Title Biodiversity and distribution of the genus Gromia (Protista, Rhizaria) in the deep Weddell Sea (Southern Ocean)
Author Rothe, N.; Gooday, A.J.; Cedhagen, T.; Hughes, J.A.
Author Affil Rothe, N., National Oceanography Centre, Southampton, United Kingdom. Other: Aarhus Universitet, Denmark
Source Polar Biology, 34(1), p.69-81. Publisher: Springer-Verlag, Berlin, Germany. ISSN: 0722-4060
Publication Date Jan. 2011
Notes In English. 47 refs. GeoRef Acc. No: 308833
Index Terms Southern Ocean--Weddell Sea; bathymetry; biodiversity; biogeography; ecology; Invertebrata; physiology; Protista; Southern Ocean; species diversity; taxonomy; Weddell Sea
Abstract We present a survey of morphospecies of Gromia, a genus of testate protists, from bathyal and abyssal depths in the Weddell Sea and adjacent areas of the Southern Ocean. This material represents the most extensive and diverse available collection of deep-sea gromiids so far recorded.
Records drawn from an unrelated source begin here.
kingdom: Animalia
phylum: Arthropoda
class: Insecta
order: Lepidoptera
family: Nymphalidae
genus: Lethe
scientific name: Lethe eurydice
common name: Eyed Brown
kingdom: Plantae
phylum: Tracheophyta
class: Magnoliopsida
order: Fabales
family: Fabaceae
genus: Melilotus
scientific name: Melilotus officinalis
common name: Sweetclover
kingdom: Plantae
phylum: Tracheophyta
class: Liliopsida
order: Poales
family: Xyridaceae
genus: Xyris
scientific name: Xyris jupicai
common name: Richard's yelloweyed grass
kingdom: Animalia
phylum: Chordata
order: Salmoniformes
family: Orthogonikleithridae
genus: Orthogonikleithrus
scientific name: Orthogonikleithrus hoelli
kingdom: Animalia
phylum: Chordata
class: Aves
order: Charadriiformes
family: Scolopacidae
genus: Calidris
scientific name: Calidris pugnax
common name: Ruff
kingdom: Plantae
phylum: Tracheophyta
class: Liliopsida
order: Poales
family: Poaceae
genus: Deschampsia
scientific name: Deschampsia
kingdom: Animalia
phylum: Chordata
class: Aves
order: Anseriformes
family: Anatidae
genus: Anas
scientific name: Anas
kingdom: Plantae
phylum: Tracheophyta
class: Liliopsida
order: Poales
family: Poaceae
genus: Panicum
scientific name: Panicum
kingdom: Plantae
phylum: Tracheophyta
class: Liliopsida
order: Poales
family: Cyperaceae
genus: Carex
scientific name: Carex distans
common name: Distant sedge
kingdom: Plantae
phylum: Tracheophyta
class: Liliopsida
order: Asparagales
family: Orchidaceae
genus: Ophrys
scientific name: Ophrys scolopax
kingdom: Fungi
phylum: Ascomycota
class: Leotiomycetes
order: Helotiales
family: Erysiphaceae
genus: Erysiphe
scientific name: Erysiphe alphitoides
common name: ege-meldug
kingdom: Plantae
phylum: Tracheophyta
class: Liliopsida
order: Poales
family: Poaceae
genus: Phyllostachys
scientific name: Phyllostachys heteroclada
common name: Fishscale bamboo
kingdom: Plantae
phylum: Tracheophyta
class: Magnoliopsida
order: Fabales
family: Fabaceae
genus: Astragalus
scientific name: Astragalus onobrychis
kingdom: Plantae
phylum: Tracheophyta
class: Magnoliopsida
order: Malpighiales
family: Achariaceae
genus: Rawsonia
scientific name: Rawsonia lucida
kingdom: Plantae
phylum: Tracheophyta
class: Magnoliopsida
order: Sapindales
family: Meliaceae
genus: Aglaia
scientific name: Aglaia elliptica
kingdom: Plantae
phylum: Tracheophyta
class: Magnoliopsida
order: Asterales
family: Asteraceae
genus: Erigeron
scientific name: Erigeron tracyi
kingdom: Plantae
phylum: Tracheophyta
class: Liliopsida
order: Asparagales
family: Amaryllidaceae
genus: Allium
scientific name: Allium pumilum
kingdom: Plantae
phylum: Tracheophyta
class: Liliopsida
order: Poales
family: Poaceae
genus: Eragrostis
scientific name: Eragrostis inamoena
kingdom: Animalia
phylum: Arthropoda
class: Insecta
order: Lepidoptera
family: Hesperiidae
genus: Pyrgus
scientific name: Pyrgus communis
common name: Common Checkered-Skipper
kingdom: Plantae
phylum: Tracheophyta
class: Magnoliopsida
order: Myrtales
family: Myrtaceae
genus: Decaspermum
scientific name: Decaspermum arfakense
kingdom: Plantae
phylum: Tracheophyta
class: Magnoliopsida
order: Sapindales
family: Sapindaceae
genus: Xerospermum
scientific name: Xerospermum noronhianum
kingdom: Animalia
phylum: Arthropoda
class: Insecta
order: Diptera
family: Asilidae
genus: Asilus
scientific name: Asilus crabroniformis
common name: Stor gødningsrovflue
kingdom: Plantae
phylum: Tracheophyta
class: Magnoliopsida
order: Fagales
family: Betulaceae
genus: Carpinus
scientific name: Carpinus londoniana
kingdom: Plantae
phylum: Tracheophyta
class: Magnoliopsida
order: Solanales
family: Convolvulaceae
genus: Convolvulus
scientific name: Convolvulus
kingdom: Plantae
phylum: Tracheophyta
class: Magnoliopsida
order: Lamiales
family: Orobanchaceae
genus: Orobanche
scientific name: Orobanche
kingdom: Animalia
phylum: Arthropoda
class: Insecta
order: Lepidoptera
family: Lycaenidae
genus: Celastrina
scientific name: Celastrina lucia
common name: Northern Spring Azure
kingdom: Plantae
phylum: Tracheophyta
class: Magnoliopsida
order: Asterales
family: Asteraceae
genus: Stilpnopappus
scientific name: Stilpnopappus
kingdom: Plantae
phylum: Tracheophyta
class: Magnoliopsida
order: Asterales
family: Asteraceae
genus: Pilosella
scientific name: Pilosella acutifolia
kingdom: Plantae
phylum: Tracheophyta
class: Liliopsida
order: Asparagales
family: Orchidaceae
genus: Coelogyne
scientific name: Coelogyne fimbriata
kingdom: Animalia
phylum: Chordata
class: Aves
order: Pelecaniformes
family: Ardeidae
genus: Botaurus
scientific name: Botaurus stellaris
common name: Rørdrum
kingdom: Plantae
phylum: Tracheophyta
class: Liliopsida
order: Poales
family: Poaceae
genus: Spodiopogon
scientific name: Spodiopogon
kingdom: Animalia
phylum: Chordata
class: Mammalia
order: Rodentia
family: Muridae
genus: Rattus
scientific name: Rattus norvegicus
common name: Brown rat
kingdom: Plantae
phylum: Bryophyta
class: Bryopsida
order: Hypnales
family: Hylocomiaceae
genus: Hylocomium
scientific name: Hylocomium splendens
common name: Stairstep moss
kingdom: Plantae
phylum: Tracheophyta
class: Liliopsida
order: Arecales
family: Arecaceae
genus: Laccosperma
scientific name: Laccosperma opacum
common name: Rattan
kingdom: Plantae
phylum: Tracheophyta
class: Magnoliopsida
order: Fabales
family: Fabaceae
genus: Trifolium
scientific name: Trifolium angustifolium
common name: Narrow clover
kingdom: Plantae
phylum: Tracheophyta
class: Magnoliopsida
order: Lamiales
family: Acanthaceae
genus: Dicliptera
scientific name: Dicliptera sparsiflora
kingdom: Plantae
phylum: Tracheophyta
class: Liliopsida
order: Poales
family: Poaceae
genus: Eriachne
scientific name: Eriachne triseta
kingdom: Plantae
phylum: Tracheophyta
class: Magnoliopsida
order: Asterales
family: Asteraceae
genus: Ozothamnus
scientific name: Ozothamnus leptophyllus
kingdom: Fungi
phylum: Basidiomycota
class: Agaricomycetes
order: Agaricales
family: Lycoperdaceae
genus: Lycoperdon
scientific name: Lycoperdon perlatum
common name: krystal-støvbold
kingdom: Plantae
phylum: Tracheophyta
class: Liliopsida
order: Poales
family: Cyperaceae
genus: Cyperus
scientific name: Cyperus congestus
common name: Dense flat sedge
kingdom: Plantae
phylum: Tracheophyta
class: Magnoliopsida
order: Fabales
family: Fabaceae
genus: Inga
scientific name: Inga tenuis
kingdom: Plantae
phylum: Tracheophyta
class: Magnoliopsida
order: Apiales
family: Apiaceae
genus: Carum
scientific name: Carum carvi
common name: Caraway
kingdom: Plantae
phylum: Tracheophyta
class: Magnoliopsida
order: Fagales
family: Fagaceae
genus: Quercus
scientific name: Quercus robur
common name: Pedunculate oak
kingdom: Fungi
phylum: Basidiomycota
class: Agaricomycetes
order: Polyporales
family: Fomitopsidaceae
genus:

The twelve species, nine of which are undescribed, are recognized on the basis of morphological criteria, including the test size and shape, the appearance and structure of the oral capsule, and the characteristics of the test wall. Most species have a single oral capsule, which is circular in plan view with a conical nipple-like shape in lateral view. One morphospecies has three oral capsules. The appearance and structure of the wall displays great variability among Gromia species, ranging from very delicate and transparent with highly reflective highlights to relatively thick with distinct patterns of ridges covering the surface. More often, however, differences in wall structure are more subtle. Most morphospecies were distributed at bathyal depths along the continental margin, but one was sampled at approx. 4,800 m, representing the first record of an abyssal gromiid. Concurrent with findings from other regions of the World's oceans, the Weddell Sea gromiids were mostly found in surficial sediments in areas of elevated organic input, suggesting that deep- sea gromiids are likely to play an important role in carbon cycling in bathyal eutrophic regions through the ingestion and degradation of fresh organic matter.